• [Yapılacak Görevler]:
A. Demirtaş haberinden "HDP eş Genel" ile "doğru değildir' dedi." arasındaki bölümü, bu iki ifade de dahil olmak üzere aynen çıkarın.
B. Demirtaş haberine göre Demirtaş, Suriye'deki asıl tehdidin ne olduğunu söylüyor?

• [Metin Parçası]:
------------------------------------------------

Demirtaş'tan Kandil iddiası

HDP eş Genel Başkanı Selahattin Demirtaş, kandilin TSK uçakları tarafından bombalandığını iddiaları olduğunu ve bu iddialar için 'inşaallah bu iddialar doğru değildir' dedi.

cumhuriyet.com.tr
 
Basın mensuplarının sorularını yanıtlayan Demirtaş, Suriye'ye olası bir müdahale durumunda HDP'nin tavrının ne olacağı sorusu için Suriye'ye asker göndermek yerine siyasetçilerin gönderilmesi gerektiğini belirterek "Orada yaşayan insanlar Türkiye'nin düşmanı değil, kardeşlerimizdir. Oradaki asıl tehdit IŞİD barbarlığıdır. Biz HDP olarak barış konusunda atılacak her türlü siyasi, diplomatik girişimde görev almaya hazırız. Biz oraya tabur, tugay, tank, top göndermeyelim. Siyasetçi gönderelim" dedi.

"13 YILLIK AKP İKTİDARINDAN SONRA PARLAMENTO BAŞKANLIĞI KOLTUĞU PARTİ OLARAK EL DEĞİŞTİRMELİDİR"

Meclis Başkanlığı seçimi ile ilgili değerlendirmede bulunan Demirtaş, Meclis Başkanlığı koltuğunun parti olarak el değiştirmesi gerektiğini vurgulayarak "Meclis Başkanlığı seçimi inşallah hayırlı olur. Beklediğimiz gibi her grup kendi adayının arkasında duruyor. Bazen böyle bir iki fire olabilir. Adayımız Dengir Bey, diğer gruplardan iki oy almış gibi görünüyor. 2'nci turda bakacağız sonuç değişir mi, çok ihtimal vermiyorum. Yarın artık 3'üncü turda ciddi değişiklikler bekliyoruz. Dengir Bey'e desteğin artmasını bekliyoruz. 13 yıllık AKP iktidarı döneminden sonra artık parlamento başkanlığı koltuğu parti olarak el değiştirmelidir. 13 yıldır bütün bu koltuklar sizindi. Şimdi artık demokratik bir dengenin sağlanabilmesi açısından bu değişikliğin olması gerektiğini düşünüyoruz. Umut ediyoruz ki üstünde uzlaşma sağlanacak aday Dengir Bey olur. Bütün parlamento çalışmalarında adil, demokratik bir yönetim sergileyeceğine inanıyoruz. Bütün gruplarla kucaklayıcı bir hukuk kurabileceğine inanıyoruz. Yasama, denetim faaliyetlerinde son derece başarılı olabileceğine dair geçmiş dönem deneyimleri var. İnşallah Dengir Bey üzerinde uzlaşma sağlanır. Bizim temennimiz artık Meclis başkanlığı koltuğunun AKP'de olmaması gerektiğidir" diye konuştu.

------------------------------------------------

• [Toplanan Veriler]:
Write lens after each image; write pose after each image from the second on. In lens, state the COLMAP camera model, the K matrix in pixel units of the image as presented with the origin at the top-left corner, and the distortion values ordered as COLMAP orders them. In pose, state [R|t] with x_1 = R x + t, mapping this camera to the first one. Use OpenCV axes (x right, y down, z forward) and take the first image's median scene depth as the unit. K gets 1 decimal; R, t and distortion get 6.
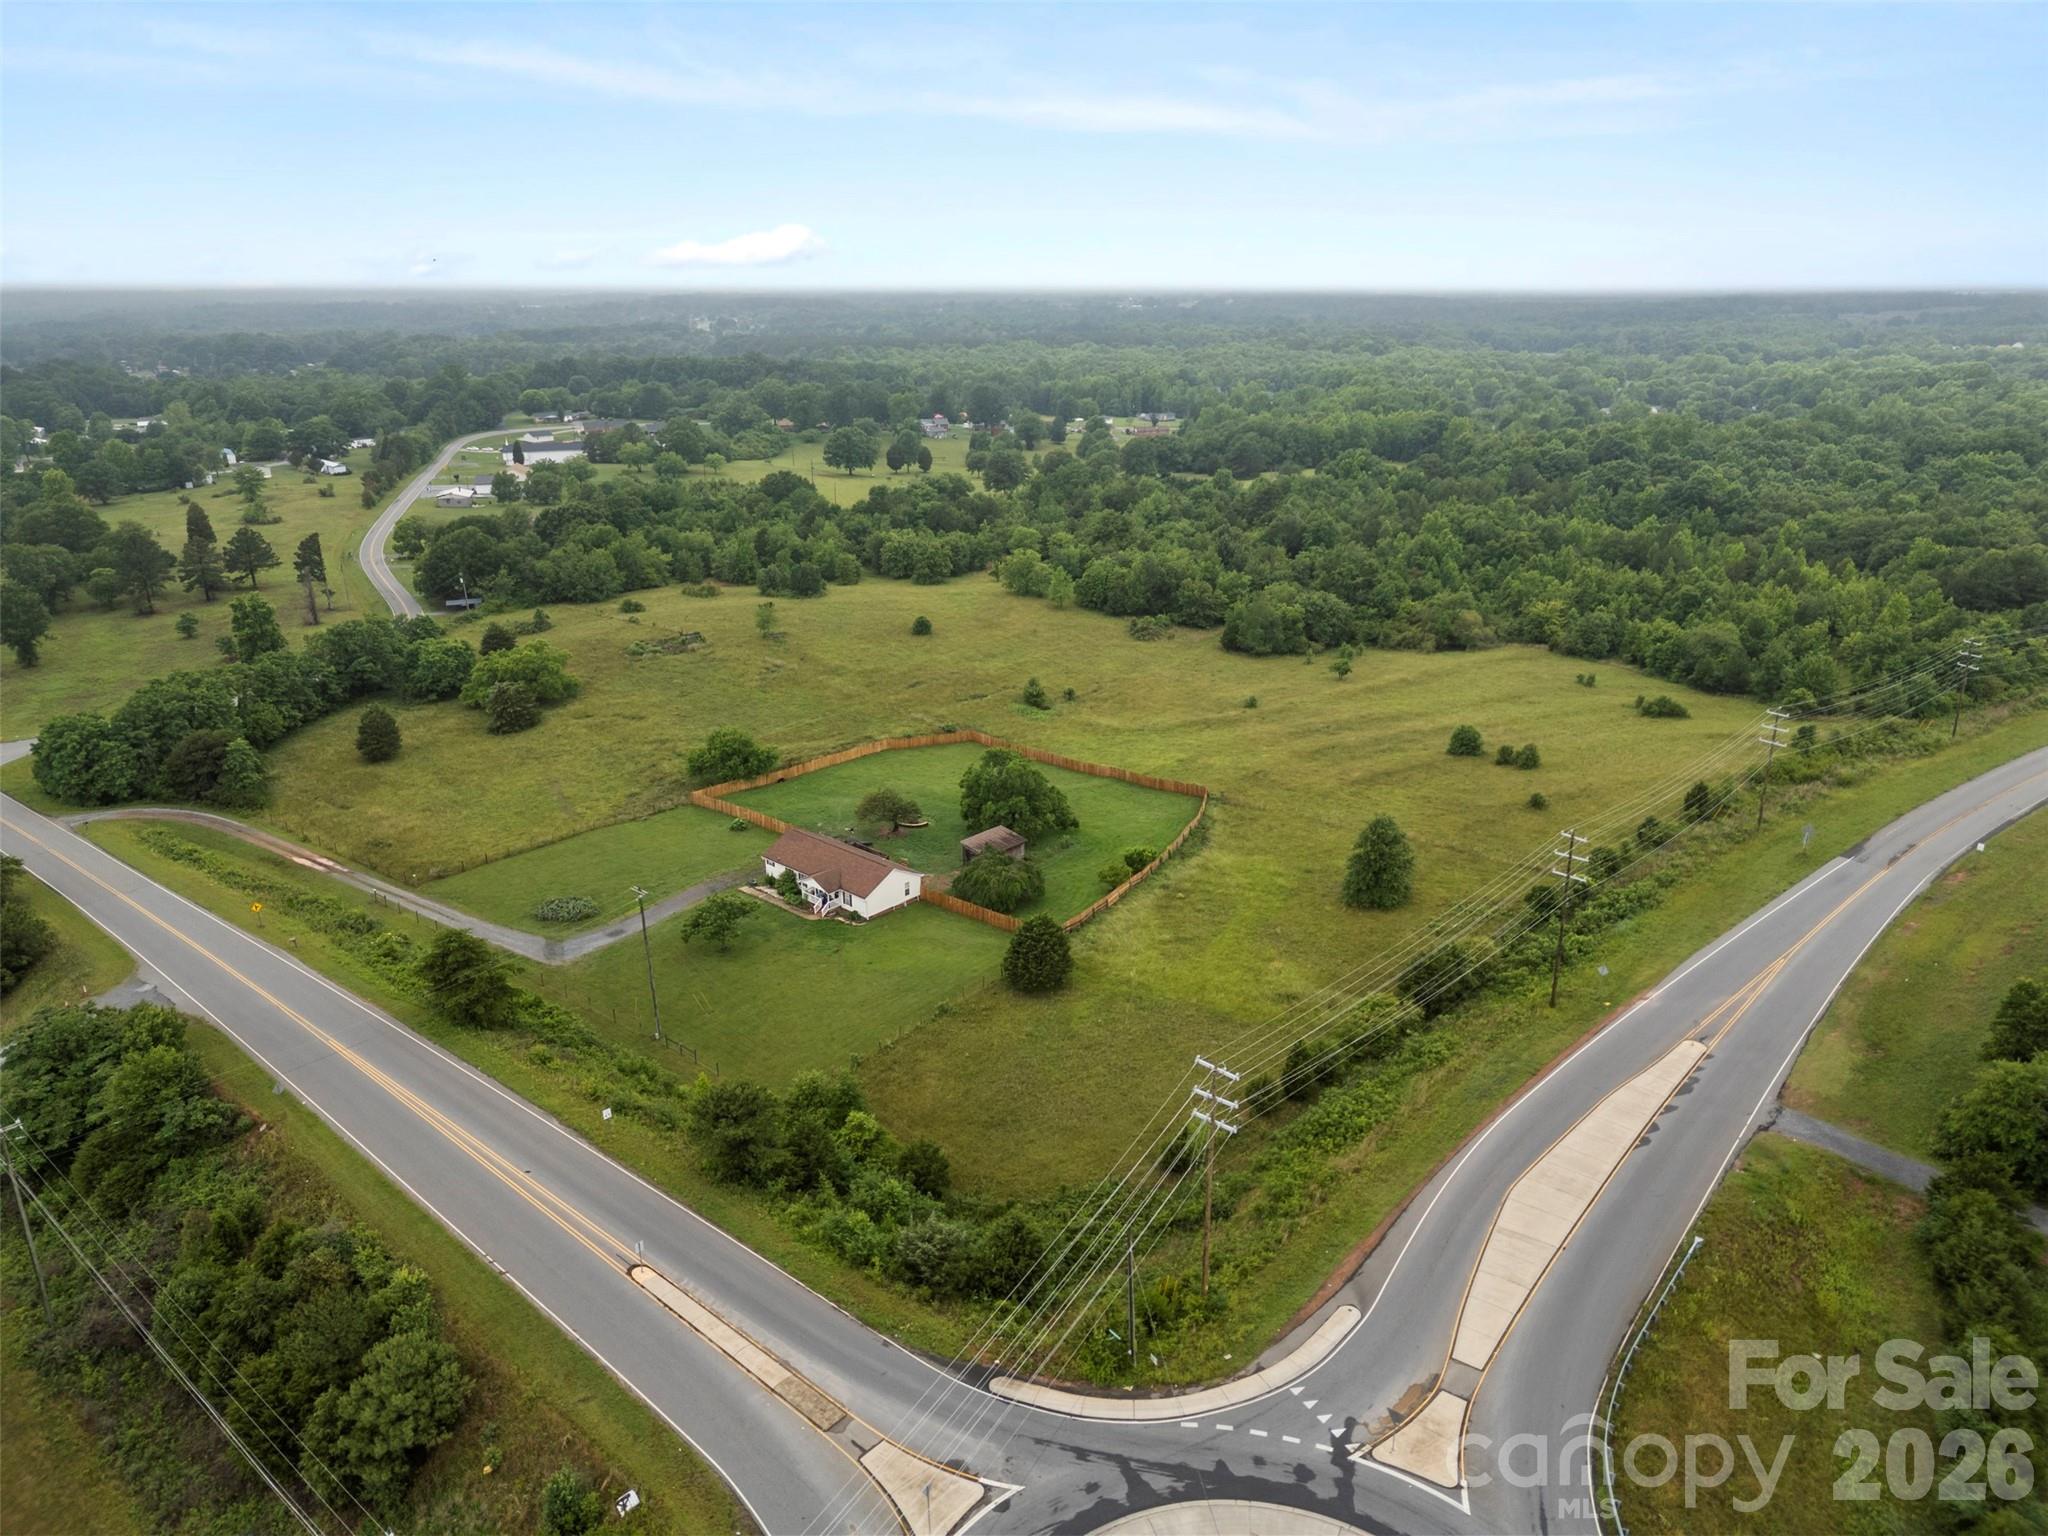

------------------------------------------------

• [Görev Yanıtları]:
A.
HDP eş Genel Başkanı Selahattin Demirtaş, kandilin TSK uçakları tarafından bombalandığını iddiaları olduğunu ve bu iddialar için 'inşaallah bu iddialar doğru değildir' dedi.

B. IŞİD barbarlığı.